*** TEXT PASSAGE ***
Georgia Bulletin

The Newspaper of the Catholic Archdiocese of Atlanta

Atlanta

‘A Fine And Generous Parish Priest’ Remembered

By GRETCHEN KEISER, Staff Writer | Published July 8, 2010

In 1966 Mike Stephens was a young boy when his father died unexpectedly of a massive heart attack. At this terrible time, the parish priest at St. Philip Benizi Church in Jonesboro stepped forward and helped Mike’s mother and the family of six children, ranging from high school to preschool, manage.

In 2000 a Sri Lankan came to Atlanta, knowing no one, and started going to Mass at St. Jude Church in Sandy Springs. The same parish priest, now in his last pastorate, noticed him and took him under his wing, becoming a father figure and a role model.

The stories, spanning 35 years, were told outside the wake service held June 23 at St. Jude Church for Msgr. Daniel J. O’Connor, a Hartford, Conn., native and archdiocesan priest for almost 50 years.

Because he had been driving him to medical appointments, Stephens was with Msgr. O’Connor, who had been battling cancer, when he died June 16 at the age of 78.

Chris Gnanapragasam, the Sri Lankan immigrant, spoke to Msgr. O’Connor on the phone that morning, as he did every day. “Every day I went to see him so he would know he was not forgotten,” he said.

Both said the retired priest and pastor held an irreplaceable spot in their lives and hearts.

“There were lots of people he helped,” Stephens said.

“My mother wouldn’t have been able to survive,” without the priest’s practical acts of friendship in 1966, he said. “She didn’t know how to drive. She didn’t know how to write a check.”

The founding pastor of St. Philip Benizi in Jonesboro, the priest gave her a job at the church and drafted men in the parish to help her learn to drive and manage in other ways. He came over after the last Mass every Sunday to eat supper with the family and cheer everyone up, Stephens said. “He took all of us under his wing.”

“We loved that man,” he said.

“You come here to a country where you don’t know anybody and you find somebody who really lends a hand to you—and there you are,” said Gnanapragasam, who went from computer science to pastoral ministry after meeting the priest and works at St. Jude.

“Write this—he was an example of how a priest should be,” he said.

Similar words came from speakers at the wake and at the funeral Mass held at the Cathedral of Christ the King on June 24.

Frank Murphy, St. Jude parishioner, said that when his wife, Yvonne, died eight years ago, Msgr. O’Connor contacted him and over time they became good friends and he jokingly referred to himself as the priest’s “aide-de-camp.”
*** End of TEXT PASSAGE ***
ACTION ITEM
Copy out the part of the Georgia Bulletin article that starts with "In 1966 Mike" and goes on through "almost 50 years.", keeping every word the same.
*** ENTRIES PROVIDED ***
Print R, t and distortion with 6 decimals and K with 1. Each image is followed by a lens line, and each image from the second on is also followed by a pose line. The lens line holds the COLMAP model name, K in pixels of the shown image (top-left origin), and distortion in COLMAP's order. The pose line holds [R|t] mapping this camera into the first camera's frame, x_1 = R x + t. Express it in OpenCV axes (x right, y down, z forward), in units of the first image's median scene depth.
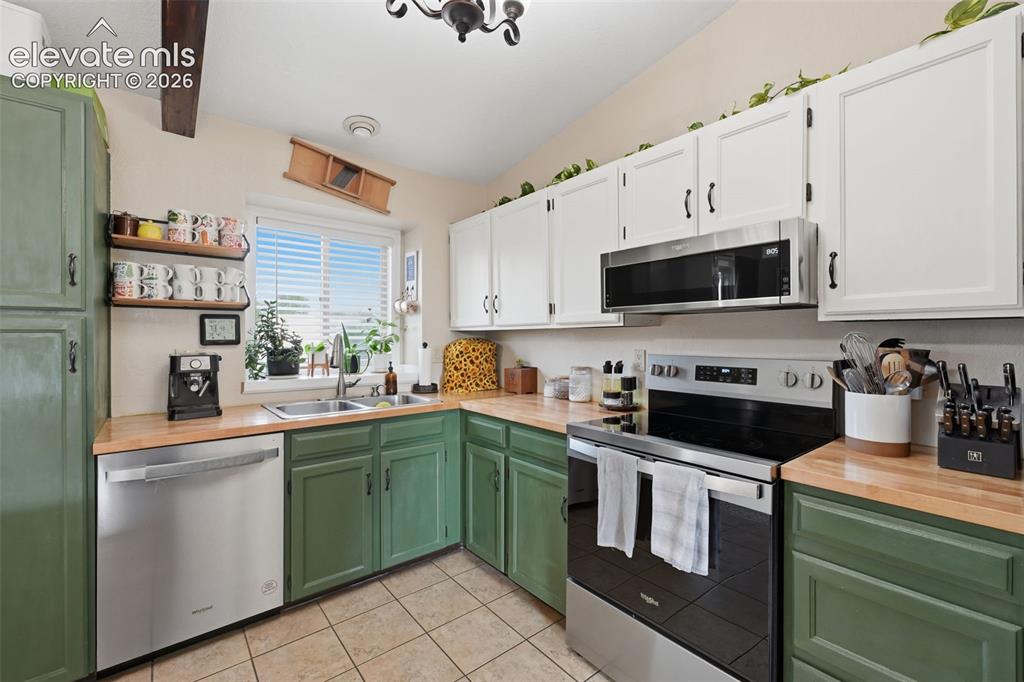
lens RADIAL K [[434.7, 0, 517.7], [0, 434.7, 338.0], [0, 0, 1]] dist [0.001061, -0.000075]
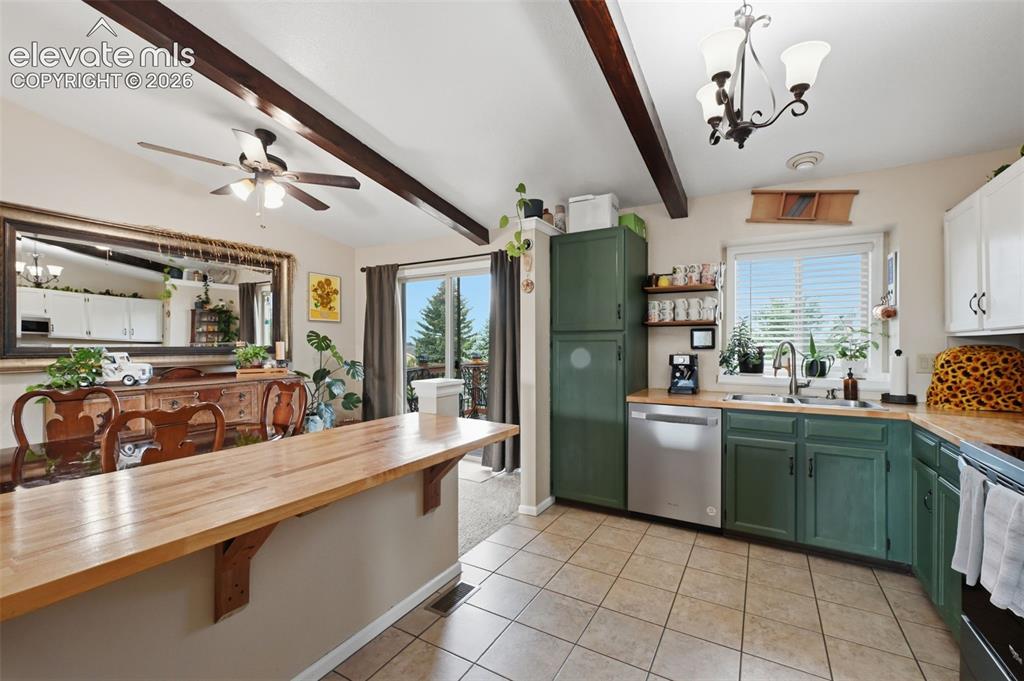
lens RADIAL K [[434.6, 0, 509.5], [0, 434.6, 344.8], [0, 0, 1]] dist [0.000114, -0.000161]
pose [[0.340688, 0.001216, -0.940176, 0.447181], [-0.005029, 0.999987, -0.000529, 0.005313], [0.940163, 0.004908, 0.340690, -0.121933]]
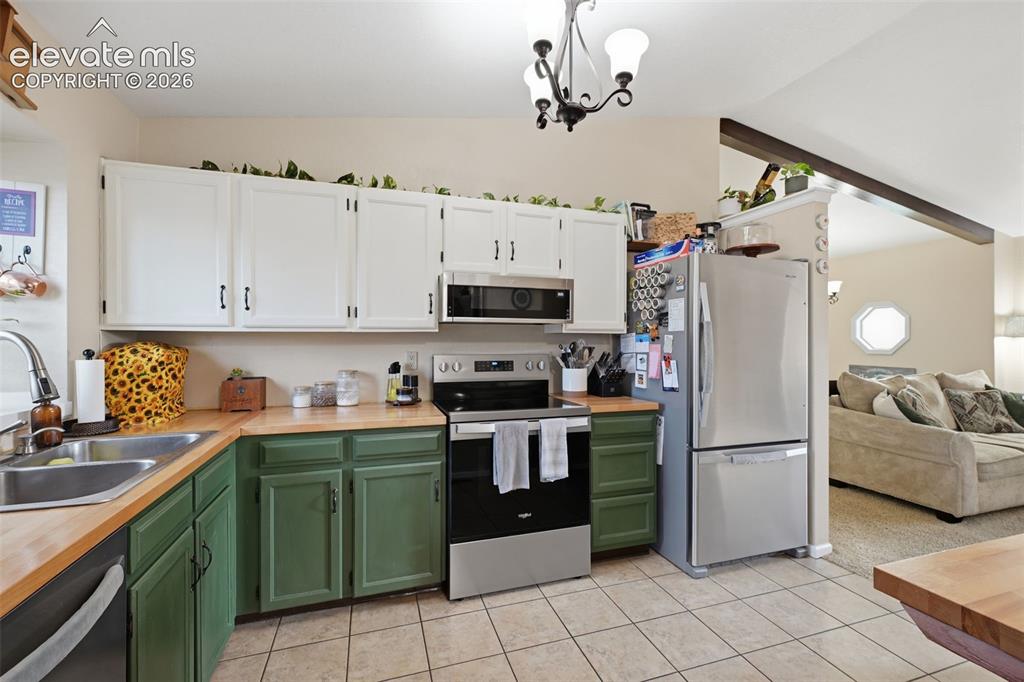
lens RADIAL K [[434.0, 0, 513.4], [0, 434.0, 342.4], [0, 0, 1]] dist [0.002537, 0.000320]
pose [[0.359922, -0.003438, 0.932976, -0.657853], [-0.000496, 0.999992, 0.003876, -0.002392], [-0.932982, -0.001858, 0.359917, 0.292625]]
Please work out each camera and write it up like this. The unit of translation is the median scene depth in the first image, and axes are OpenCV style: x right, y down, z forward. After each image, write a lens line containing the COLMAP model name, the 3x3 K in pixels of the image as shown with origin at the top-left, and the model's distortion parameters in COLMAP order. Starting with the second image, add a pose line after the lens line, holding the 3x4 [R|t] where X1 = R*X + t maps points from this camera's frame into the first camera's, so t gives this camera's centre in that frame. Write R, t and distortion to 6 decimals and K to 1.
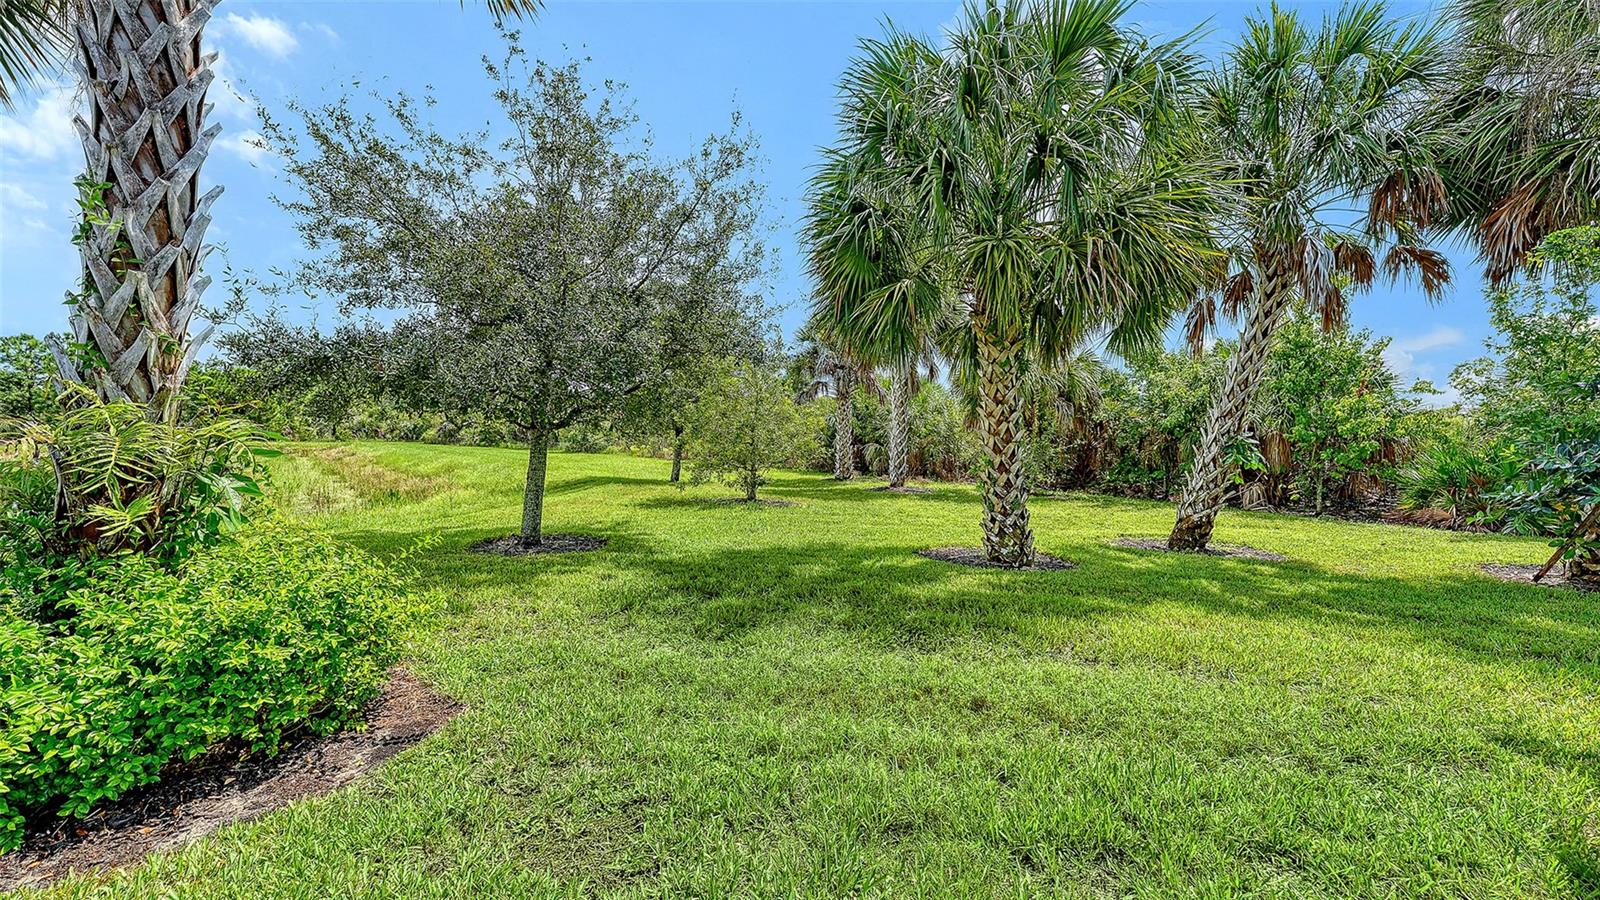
lens RADIAL K [[641.8, 0, 802.6], [0, 641.8, 454.2], [0, 0, 1]] dist [-0.000086, -0.000038]
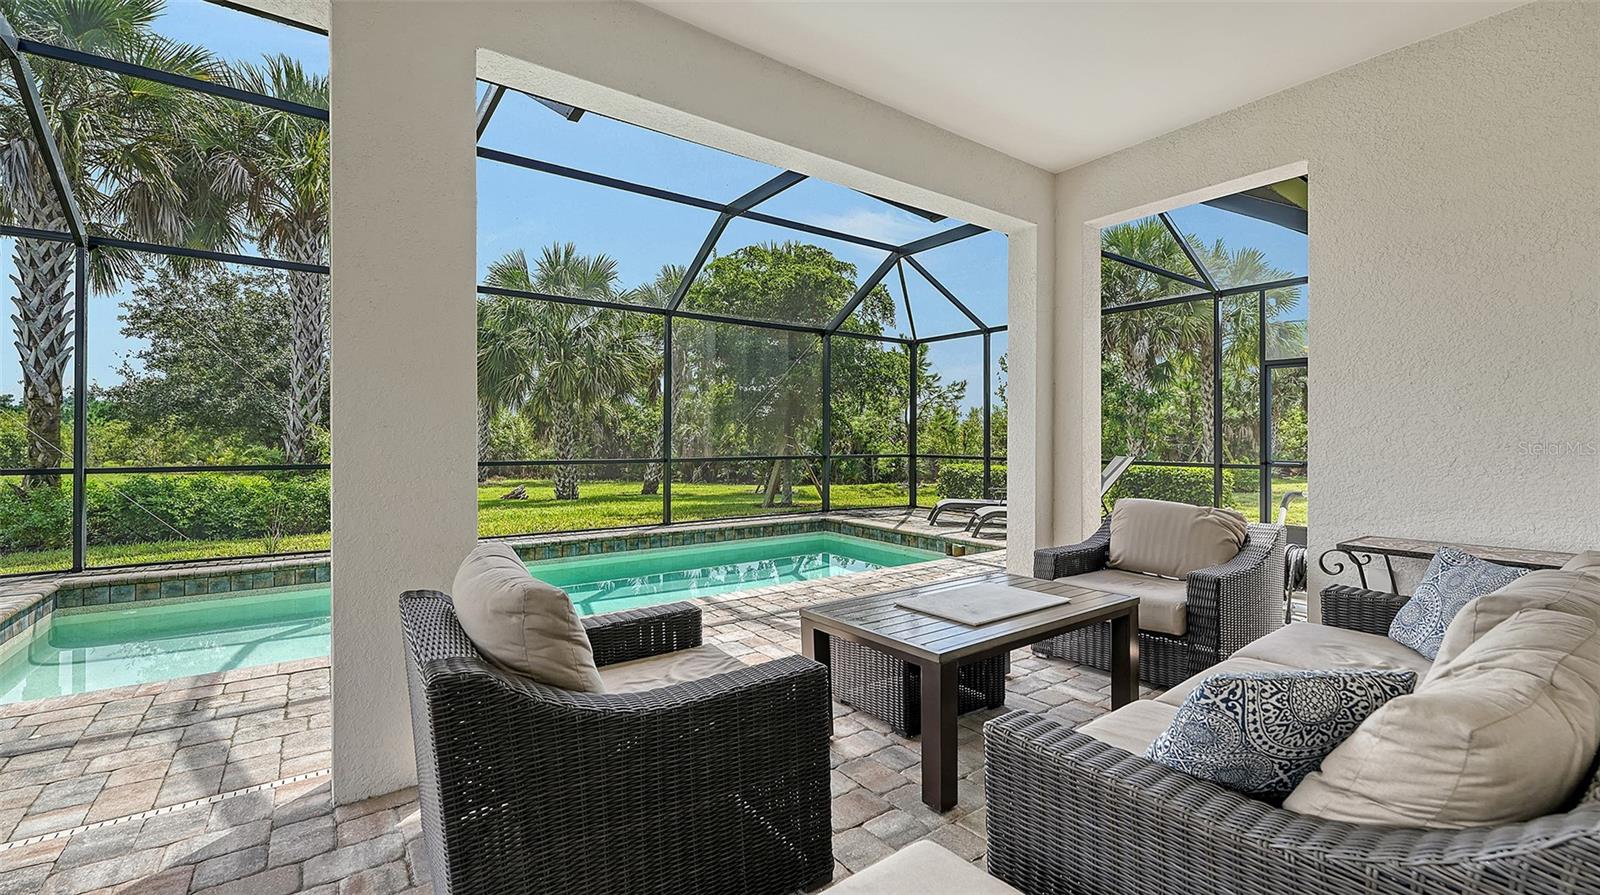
lens RADIAL K [[661.3, 0, 809.9], [0, 661.3, 430.9], [0, 0, 1]] dist [-0.001075, -0.000900]
pose [[0.778216, 0.006388, 0.627964, -0.257185], [0.028134, 0.998590, -0.045024, 0.032437], [-0.627366, 0.052705, 0.776939, -0.731577]]
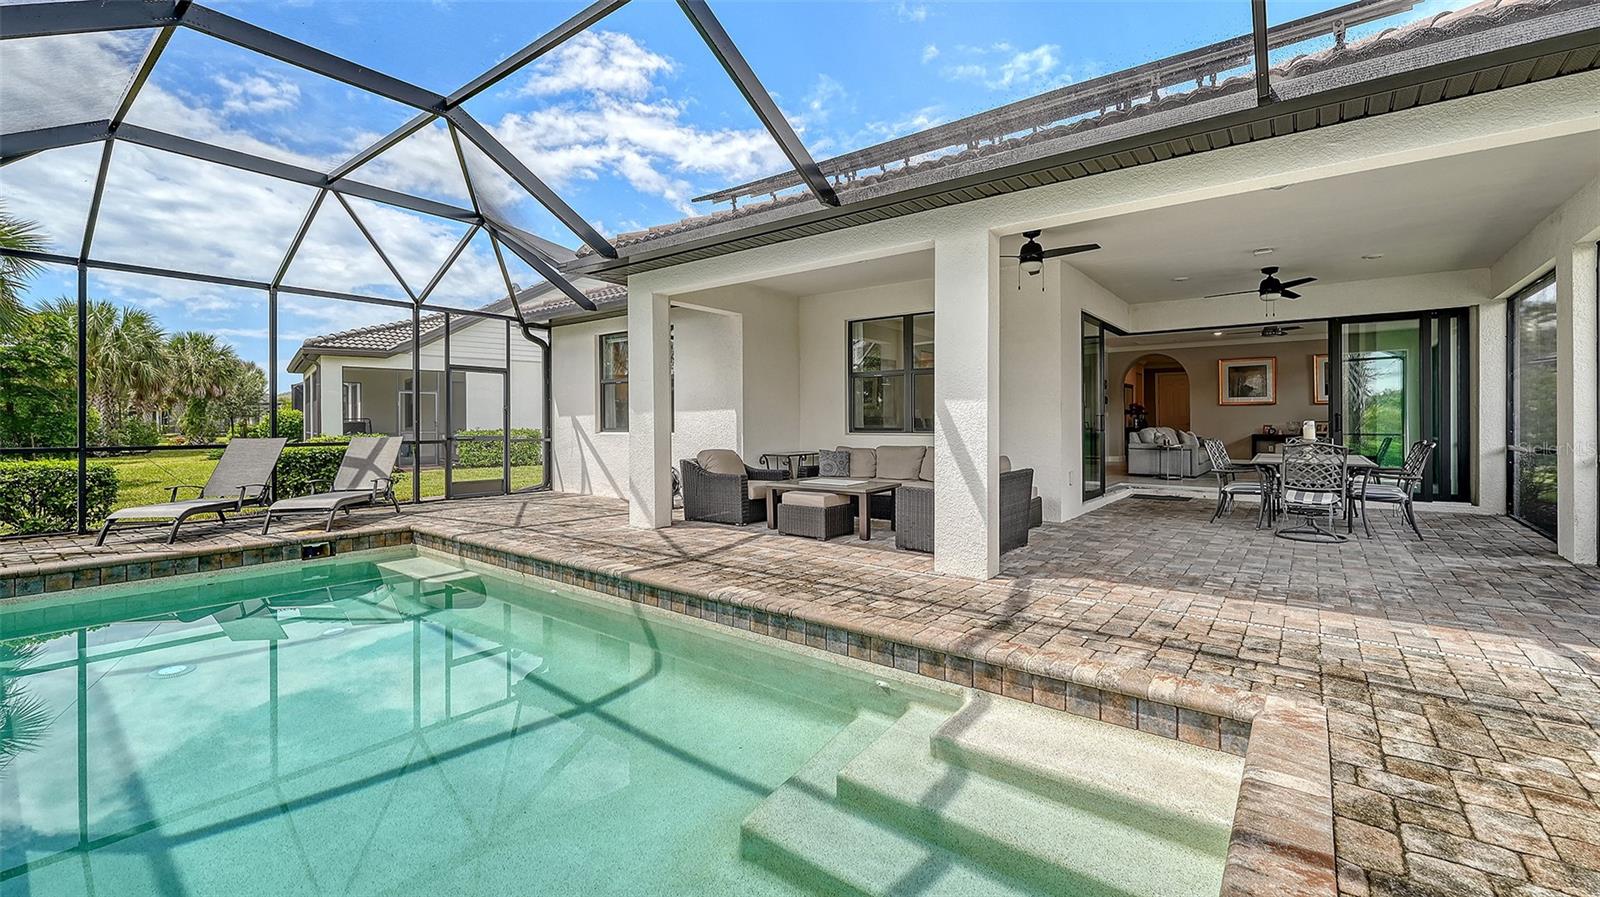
lens RADIAL K [[651.1, 0, 804.1], [0, 651.1, 434.3], [0, 0, 1]] dist [0.002620, -0.000344]
pose [[-0.817487, -0.011464, 0.575832, -0.370384], [0.023117, 0.998343, 0.052694, 0.009557], [-0.575482, 0.056388, -0.815868, -0.158275]]
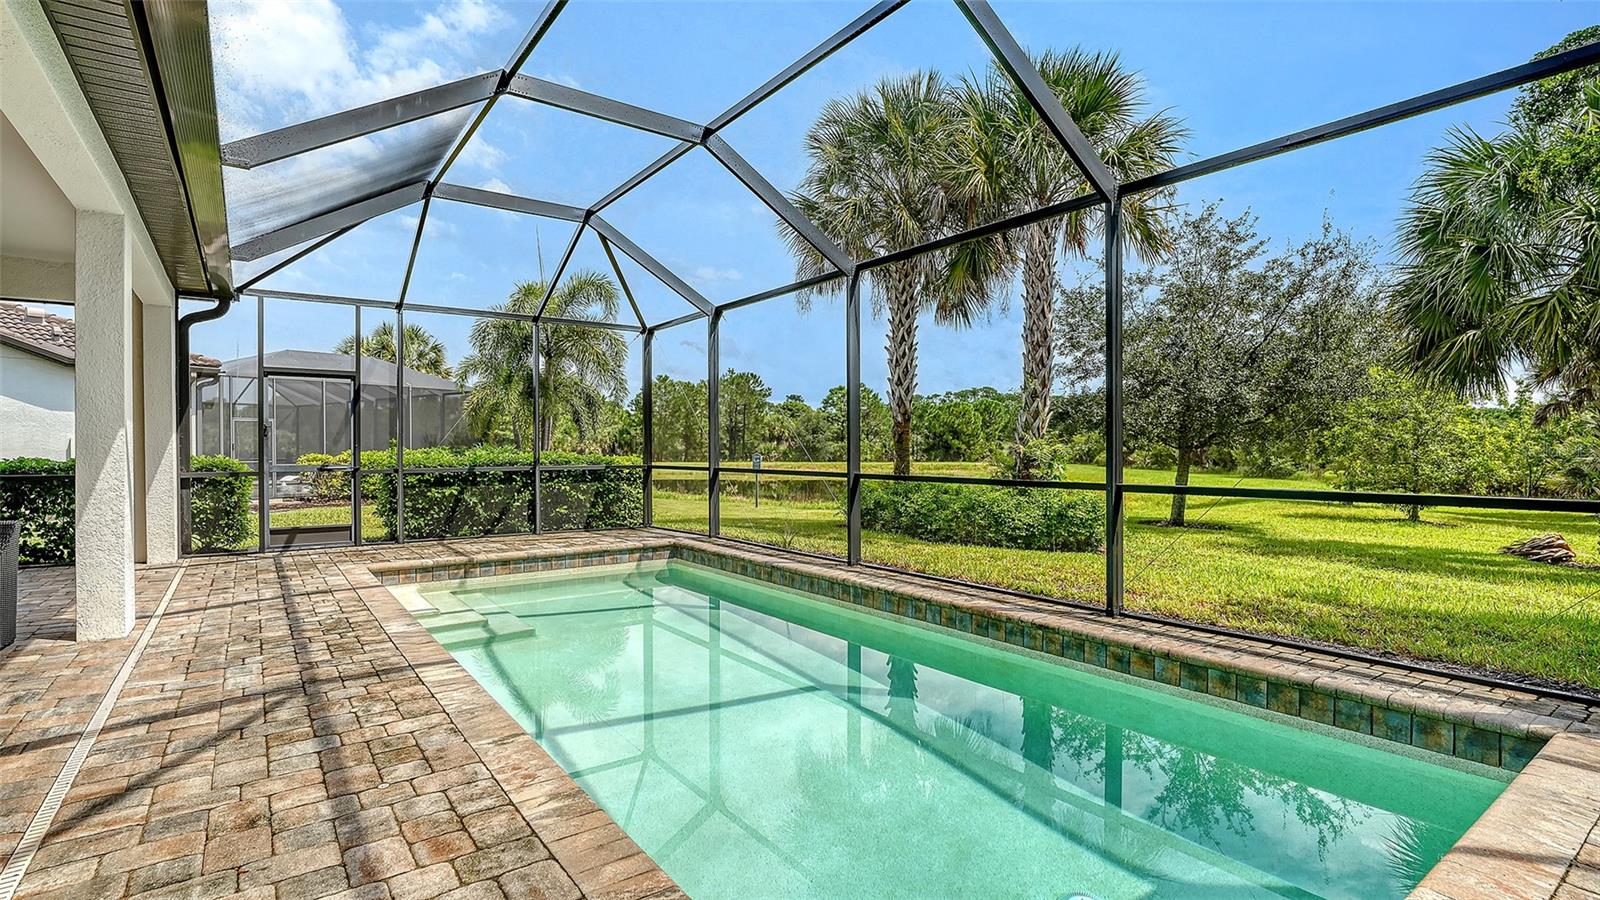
*** End of ENTRIES PROVIDED ***
ANSWER TO THIS PROBLEM
In 1966 Mike Stephens was a young boy when his father died unexpectedly of a massive heart attack. At this terrible time, the parish priest at St. Philip Benizi Church in Jonesboro stepped forward and helped Mike’s mother and the family of six children, ranging from high school to preschool, manage.

In 2000 a Sri Lankan came to Atlanta, knowing no one, and started going to Mass at St. Jude Church in Sandy Springs. The same parish priest, now in his last pastorate, noticed him and took him under his wing, becoming a father figure and a role model.

The stories, spanning 35 years, were told outside the wake service held June 23 at St. Jude Church for Msgr. Daniel J. O’Connor, a Hartford, Conn., native and archdiocesan priest for almost 50 years.